◆ **Detalles del ejercicio**
Reproduce el texto sobre la justicia entre "Y, en esta última" y "Ciudad de Jerusalén.", ambos incluidos, y reemplaza "asentamientos" por "colonias".

◆ **Fragmento del texto**
Alguien que conocí en su día (desde luego lo que ahora se llama "un hombre elemental"), entendía y estaba firmemente convencido de ello, de que justo es lo que me satisface e injusto lo que me contraría o incomoda. Pero, esto no puede ser así. Hay leyes, emanadas de los Parlamentos constitucionales, resoluciones de los tribunales de justicia o del Consejo de Seguridad de la ONU que son injustas, en sí mismas, aunque sean legales, o pronunciadas, autorizadas y conformadas formalmente, porque no responden al concepto esencial iusnaturalista de justicia. Y es el Derecho natural, "esa roca inconmovible", sobre la que debe asentarse todo Derecho positivo, como concluyó afirmando un converso, el Profesor español Federico de Castro y Bravo, el que universalmente proclama que la justicia es la virtud moral que, en suma, consiste en dar a cada uno lo suyo, en sus vertientes conmutativa, distributiva y social, y en íntima unión con la equidad y el bien común, que nunca es el particular de sujeto o entidad algunos, sino el del todo y el de todos.

Y, en esta última dimensión de la virtud moral de la justicia, una de las resoluciones  -como tantas otras leyes parlamentarias o sentencias de toda clase de tribunales, ordinarios o de casación-  que, en sí misma, a mí me parece injusta, es la reciente Resolución 2334, del Consejo de Seguridad de las Naciones Unidas (ONU), aprobada en su 7853ª Sesión, celebrada el día 23 de Diciembre de 2016, sobre los asentamientos de Israel en los territorios ocupados desde 1967, incluido el sector Este de la Ciudad de Jerusalén.

Tengo a la vista el texto íntegro de la indicada Resolución, así como el de la Cuarta Convención de Ginebra y, aun así, me parece muy injusto lo que en aquélla se recuerda, afirma, reitera, subraya, exhorta, insta, confirma, pide y decide. Todo ello me parece injusto. Eso no es dar a cada uno lo suyo. Israel, desde el día siguiente a ser proclamado, conforme al Derecho internacional, como Estado soberano e independiente, no ha hecho otra cosa sino defenderse, muy eficazmente por cierto, de las declaraciones de guerra, ataques y alevosas masacres injustamente perpetradas en su contra y en su carne. ¿Cuántos otros territorios ocupados, en el mundo, como consecuencia de las acciones de guerra, han sido devueltos por quiénes los conquistaron? España, es un mero ejemplo menor, aún está esperando la devolución de Gibraltar. También sobre el caso ha dictado la ONU algunas resoluciones. Pero existen otros numerosos casos en el mundo que resultaría prolijo citar. Y ya he dicho que tal actividad, militarmente hostil e injustificada, data del comienzo mismo del nacimiento de Israel como Estado, con la declaración de guerra y su consiguiente agresión en el mismo año 1948 y posteriormente en los años 1958, 1967 y 1973. En todas estas fechas, Israel no ha sido el agresor, sino el agredido.

◆ **Datos para analizar**
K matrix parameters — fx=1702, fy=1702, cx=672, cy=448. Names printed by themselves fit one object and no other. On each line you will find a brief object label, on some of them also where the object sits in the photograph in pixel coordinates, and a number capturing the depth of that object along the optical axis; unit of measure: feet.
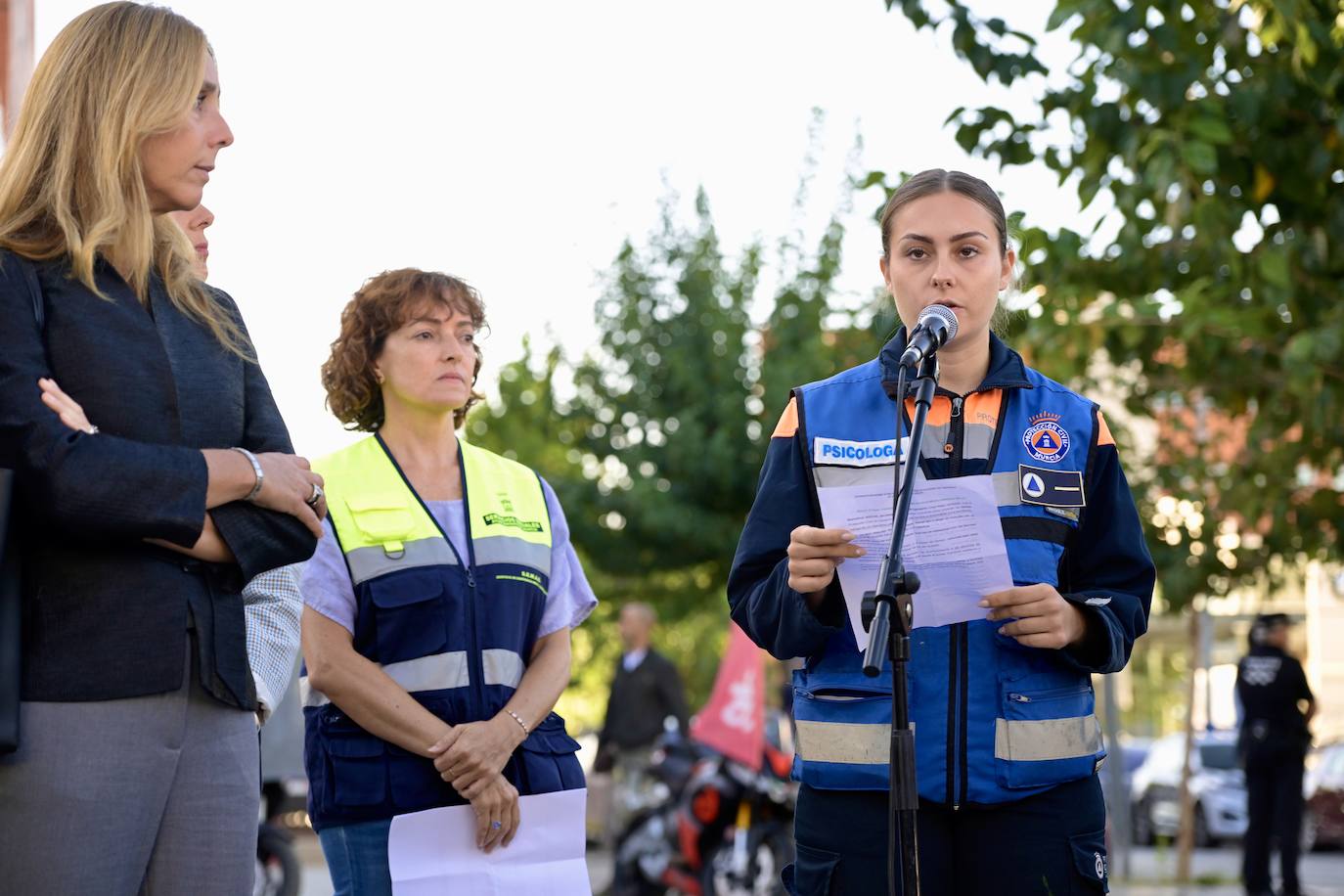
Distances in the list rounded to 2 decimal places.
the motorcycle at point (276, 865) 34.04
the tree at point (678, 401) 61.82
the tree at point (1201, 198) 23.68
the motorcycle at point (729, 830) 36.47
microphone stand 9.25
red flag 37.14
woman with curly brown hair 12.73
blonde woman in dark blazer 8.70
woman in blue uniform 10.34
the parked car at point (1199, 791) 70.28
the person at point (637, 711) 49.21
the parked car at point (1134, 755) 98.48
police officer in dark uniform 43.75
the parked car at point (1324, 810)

◆ **Respuesta al problema**
Y, en esta última dimensión de la virtud moral de la justicia, una de las resoluciones  -como tantas otras leyes parlamentarias o sentencias de toda clase de tribunales, ordinarios o de casación-  que, en sí misma, a mí me parece injusta, es la reciente Resolución 2334, del Consejo de Seguridad de las Naciones Unidas (ONU), aprobada en su 7853ª Sesión, celebrada el día 23 de Diciembre de 2016, sobre los colonias de Israel en los territorios ocupados desde 1967, incluido el sector Este de la Ciudad de Jerusalén.